(Extracted page text data)
☆ ☆ ☆ ☆ ☆
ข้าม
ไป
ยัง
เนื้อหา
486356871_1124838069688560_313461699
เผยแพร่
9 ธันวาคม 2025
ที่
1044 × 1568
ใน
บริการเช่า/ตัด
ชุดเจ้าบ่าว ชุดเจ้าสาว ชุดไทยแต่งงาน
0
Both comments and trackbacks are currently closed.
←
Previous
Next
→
☆ ☆ ☆ ☆ ☆
:: What to work on ::
Would you copy out exactly the lines from the one holding "9 ธันวาคม 2025" through the end of the entries above, both ends included?

:: Your solution ::
9 ธันวาคม 2025
ที่
1044 × 1568
ใน
บริการเช่า/ตัด
ชุดเจ้าบ่าว ชุดเจ้าสาว ชุดไทยแต่งงาน
0
Both comments and trackbacks are currently closed.
←
Previous
Next
→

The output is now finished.